Jochen Stanzl begann seine Karriere in der Finanzdienstleistungsbranche als Mitbegründer der BörseGo AG (jetzt stock3 AG), wo er 18 Jahre lang mit den Marken GodmodeTrader sowie Guidants arbeitete und Marktkommentare und Finanzanalysen erstellte.

Er kam im Jahr 2015 nach Frankfurt zu CMC Markets Deutschland, um seine langjährige Erfahrung einzubringen, mit deren Hilfe er die Finanzmärkte analysiert und aufschlussreiche Stellungnahmen für Medien wie auch für Kunden verfasst. Er ist zu Gast bei TV-Sendern wie Welt, Tagesschau oder n-tv, wird zitiert von Reuters, Handelsblatt oder DPA und sendet seine Einschätzungen über Livestreams auf CMC TV.

Jochen Stanzl verfolgt einen kombinierten Ansatz, der technische und fundamentale Analysen einbezieht. Dabei steht das 123-Muster, Kerzencharts und das Preisverhalten an wichtigen, neuralgischen Punkten im Vordergrund. Jochen Stanzl ist Certified Financial Technician” (CFTe) beim Internationalen Verband der technischen Analysten IFTA.

• [Aufgabe]: Überarbeite den Textauszug von „Er kam im Jahr“ bis einschließlich „technischen Analysten IFTA.“, indem du „Livestreams“ durch „Videostreams“ ersetzt. Die nachstehenden Einträge stehen in keinem Zusammenhang mit dem Textauszug.

• [Einträge im Datensatz]:

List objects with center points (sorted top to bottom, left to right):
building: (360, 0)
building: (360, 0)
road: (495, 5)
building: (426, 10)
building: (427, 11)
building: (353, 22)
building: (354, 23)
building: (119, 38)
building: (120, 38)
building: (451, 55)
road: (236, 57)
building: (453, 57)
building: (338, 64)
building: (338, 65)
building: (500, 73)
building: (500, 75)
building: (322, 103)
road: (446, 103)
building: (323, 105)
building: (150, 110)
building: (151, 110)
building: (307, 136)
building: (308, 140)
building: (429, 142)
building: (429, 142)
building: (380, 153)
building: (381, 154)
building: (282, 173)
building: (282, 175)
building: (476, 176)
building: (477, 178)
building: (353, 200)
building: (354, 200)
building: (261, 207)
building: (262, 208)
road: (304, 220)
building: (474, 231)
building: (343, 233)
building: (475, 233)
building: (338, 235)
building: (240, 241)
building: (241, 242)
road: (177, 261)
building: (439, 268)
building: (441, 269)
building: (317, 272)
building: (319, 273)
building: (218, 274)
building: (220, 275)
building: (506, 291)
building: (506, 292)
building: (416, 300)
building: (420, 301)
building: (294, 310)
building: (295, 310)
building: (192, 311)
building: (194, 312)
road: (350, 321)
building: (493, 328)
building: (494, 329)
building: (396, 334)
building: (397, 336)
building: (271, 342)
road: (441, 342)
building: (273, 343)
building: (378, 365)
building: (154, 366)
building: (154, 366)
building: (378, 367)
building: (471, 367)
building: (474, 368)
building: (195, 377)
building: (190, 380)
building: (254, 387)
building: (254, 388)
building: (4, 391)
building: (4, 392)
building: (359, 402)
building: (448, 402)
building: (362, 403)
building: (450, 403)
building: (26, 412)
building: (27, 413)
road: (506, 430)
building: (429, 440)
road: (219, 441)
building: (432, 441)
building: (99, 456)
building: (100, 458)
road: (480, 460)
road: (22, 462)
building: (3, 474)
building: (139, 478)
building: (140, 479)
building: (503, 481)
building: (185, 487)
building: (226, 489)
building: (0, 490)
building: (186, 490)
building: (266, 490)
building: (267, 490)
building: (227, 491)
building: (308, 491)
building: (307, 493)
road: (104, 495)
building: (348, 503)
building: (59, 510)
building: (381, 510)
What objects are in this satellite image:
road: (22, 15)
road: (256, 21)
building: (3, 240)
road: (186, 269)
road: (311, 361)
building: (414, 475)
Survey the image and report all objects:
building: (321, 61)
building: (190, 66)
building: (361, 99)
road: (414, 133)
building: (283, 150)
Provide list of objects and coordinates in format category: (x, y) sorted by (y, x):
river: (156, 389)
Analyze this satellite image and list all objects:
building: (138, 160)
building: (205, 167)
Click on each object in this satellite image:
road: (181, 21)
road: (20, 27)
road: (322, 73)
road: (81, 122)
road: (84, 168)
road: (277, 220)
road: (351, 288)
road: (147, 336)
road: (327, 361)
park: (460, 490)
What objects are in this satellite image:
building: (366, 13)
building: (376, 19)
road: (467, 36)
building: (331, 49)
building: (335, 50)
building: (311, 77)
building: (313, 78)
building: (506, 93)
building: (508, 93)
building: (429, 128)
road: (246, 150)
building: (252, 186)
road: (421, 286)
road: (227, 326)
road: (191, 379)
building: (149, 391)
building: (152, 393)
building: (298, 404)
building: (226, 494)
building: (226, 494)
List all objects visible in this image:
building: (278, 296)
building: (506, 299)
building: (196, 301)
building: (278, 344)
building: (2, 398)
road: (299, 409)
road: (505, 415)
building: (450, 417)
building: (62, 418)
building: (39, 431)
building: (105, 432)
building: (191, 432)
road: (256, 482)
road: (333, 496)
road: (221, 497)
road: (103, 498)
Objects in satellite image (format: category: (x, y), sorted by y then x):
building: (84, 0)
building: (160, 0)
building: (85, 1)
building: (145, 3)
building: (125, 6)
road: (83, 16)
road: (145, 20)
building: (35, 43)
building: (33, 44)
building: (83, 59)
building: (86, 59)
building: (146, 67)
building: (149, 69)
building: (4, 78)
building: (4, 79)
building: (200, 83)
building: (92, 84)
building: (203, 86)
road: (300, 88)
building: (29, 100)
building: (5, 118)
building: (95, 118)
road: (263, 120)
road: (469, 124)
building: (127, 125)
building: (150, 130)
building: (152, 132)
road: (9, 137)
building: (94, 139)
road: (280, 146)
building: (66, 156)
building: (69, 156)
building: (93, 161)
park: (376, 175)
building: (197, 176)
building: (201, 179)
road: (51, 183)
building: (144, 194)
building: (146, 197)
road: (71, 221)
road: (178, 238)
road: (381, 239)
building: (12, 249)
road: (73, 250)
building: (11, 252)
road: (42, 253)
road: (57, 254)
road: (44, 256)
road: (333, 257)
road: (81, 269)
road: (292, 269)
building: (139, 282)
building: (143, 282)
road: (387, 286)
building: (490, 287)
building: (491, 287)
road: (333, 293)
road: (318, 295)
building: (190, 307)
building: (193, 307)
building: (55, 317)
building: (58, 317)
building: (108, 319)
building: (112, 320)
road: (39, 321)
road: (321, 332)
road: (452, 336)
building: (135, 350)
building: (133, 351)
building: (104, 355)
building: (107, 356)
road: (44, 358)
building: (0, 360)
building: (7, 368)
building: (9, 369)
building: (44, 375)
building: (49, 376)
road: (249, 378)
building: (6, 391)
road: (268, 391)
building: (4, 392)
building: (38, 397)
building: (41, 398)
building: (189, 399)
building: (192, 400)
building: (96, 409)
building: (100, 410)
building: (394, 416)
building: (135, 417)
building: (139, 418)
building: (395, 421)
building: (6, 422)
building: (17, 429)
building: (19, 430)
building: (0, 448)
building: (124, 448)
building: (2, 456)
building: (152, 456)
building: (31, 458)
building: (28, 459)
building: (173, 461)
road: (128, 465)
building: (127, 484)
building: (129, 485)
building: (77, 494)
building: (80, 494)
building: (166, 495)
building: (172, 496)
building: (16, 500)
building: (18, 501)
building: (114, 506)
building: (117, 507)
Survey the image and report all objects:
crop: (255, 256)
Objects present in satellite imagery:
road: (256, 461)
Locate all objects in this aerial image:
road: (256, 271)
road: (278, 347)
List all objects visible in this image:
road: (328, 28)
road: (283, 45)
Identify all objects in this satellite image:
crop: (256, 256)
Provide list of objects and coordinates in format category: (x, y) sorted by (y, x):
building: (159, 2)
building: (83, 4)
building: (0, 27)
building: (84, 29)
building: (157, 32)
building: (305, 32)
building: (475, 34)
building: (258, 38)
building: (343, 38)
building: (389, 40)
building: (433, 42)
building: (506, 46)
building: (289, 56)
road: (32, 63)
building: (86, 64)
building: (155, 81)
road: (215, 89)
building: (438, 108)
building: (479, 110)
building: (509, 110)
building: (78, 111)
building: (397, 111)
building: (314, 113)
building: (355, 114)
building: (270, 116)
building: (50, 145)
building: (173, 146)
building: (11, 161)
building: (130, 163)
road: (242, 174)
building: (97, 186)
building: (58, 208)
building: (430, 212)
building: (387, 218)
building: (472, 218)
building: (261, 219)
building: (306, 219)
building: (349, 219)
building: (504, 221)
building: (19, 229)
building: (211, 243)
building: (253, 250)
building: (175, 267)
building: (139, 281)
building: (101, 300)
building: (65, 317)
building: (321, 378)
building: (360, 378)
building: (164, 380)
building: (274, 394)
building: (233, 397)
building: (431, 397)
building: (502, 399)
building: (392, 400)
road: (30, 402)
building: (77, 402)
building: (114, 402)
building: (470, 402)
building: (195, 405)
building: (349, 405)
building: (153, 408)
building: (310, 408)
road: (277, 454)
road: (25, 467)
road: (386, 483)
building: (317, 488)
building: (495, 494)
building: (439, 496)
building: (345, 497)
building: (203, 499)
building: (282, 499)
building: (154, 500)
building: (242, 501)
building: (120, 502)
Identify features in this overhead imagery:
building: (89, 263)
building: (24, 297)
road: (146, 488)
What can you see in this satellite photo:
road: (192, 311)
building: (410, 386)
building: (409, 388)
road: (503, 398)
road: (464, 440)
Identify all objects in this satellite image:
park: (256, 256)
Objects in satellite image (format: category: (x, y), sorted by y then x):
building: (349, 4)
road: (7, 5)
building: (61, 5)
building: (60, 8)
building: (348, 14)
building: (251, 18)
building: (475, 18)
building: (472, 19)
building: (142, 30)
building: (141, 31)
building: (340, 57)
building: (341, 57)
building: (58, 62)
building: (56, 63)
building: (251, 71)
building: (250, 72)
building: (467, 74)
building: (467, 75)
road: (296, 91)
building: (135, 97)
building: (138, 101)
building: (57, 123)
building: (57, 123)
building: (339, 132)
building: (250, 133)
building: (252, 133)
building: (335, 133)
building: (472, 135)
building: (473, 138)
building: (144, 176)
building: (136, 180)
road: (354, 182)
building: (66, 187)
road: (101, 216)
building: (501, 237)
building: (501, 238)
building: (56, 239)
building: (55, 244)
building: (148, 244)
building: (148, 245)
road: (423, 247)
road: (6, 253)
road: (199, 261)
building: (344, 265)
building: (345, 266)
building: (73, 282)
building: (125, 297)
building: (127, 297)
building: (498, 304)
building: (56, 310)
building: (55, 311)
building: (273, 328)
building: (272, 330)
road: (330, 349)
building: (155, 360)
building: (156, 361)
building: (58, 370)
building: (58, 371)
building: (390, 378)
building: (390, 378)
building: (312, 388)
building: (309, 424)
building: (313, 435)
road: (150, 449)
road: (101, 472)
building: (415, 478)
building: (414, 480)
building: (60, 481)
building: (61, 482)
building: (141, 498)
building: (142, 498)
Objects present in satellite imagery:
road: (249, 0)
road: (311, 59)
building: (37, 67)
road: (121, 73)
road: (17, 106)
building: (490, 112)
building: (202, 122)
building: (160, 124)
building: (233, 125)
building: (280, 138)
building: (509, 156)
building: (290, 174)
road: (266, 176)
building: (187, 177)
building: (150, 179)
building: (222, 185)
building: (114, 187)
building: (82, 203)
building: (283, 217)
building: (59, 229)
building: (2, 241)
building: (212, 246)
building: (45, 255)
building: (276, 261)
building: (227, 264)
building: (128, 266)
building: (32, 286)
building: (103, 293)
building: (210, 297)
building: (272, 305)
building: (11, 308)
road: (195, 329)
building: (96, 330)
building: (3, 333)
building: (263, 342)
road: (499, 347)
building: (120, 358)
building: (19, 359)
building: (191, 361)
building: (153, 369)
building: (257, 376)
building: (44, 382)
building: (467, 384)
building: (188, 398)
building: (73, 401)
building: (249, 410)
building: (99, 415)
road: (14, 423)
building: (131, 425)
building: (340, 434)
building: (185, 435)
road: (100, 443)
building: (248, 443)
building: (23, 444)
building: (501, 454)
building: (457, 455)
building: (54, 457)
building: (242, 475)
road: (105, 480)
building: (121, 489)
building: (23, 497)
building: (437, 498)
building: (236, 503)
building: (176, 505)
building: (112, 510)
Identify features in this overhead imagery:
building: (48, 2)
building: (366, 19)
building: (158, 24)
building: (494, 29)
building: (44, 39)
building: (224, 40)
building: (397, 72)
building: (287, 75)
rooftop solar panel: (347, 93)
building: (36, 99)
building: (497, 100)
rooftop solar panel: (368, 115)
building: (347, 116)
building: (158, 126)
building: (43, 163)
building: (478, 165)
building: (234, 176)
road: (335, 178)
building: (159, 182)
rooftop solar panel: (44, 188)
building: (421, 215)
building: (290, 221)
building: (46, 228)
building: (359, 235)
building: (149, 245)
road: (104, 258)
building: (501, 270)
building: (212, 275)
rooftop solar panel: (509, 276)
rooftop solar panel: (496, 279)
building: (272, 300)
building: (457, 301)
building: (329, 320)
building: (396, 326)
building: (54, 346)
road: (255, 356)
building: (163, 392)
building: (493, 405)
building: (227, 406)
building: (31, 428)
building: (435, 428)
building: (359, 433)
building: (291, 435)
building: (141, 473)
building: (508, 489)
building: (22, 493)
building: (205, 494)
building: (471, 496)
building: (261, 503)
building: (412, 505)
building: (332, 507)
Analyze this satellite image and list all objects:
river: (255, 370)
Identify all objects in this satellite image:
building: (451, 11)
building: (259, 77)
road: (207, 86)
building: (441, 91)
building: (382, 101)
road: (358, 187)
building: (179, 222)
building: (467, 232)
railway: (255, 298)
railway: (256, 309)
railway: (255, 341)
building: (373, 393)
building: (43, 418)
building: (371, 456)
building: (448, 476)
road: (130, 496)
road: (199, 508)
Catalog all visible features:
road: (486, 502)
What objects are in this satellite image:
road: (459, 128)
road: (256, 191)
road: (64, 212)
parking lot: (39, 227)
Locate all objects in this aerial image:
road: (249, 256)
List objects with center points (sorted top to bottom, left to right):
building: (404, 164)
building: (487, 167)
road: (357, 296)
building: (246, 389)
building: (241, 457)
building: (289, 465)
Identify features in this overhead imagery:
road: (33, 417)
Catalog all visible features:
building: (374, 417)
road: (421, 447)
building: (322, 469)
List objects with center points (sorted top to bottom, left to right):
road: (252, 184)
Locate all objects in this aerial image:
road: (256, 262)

• [Lösung]:
Er kam im Jahr 2015 nach Frankfurt zu CMC Markets Deutschland, um seine langjährige Erfahrung einzubringen, mit deren Hilfe er die Finanzmärkte analysiert und aufschlussreiche Stellungnahmen für Medien wie auch für Kunden verfasst. Er ist zu Gast bei TV-Sendern wie Welt, Tagesschau oder n-tv, wird zitiert von Reuters, Handelsblatt oder DPA und sendet seine Einschätzungen über Videostreams auf CMC TV.

Jochen Stanzl verfolgt einen kombinierten Ansatz, der technische und fundamentale Analysen einbezieht. Dabei steht das 123-Muster, Kerzencharts und das Preisverhalten an wichtigen, neuralgischen Punkten im Vordergrund. Jochen Stanzl ist Certified Financial Technician” (CFTe) beim Internationalen Verband der technischen Analysten IFTA.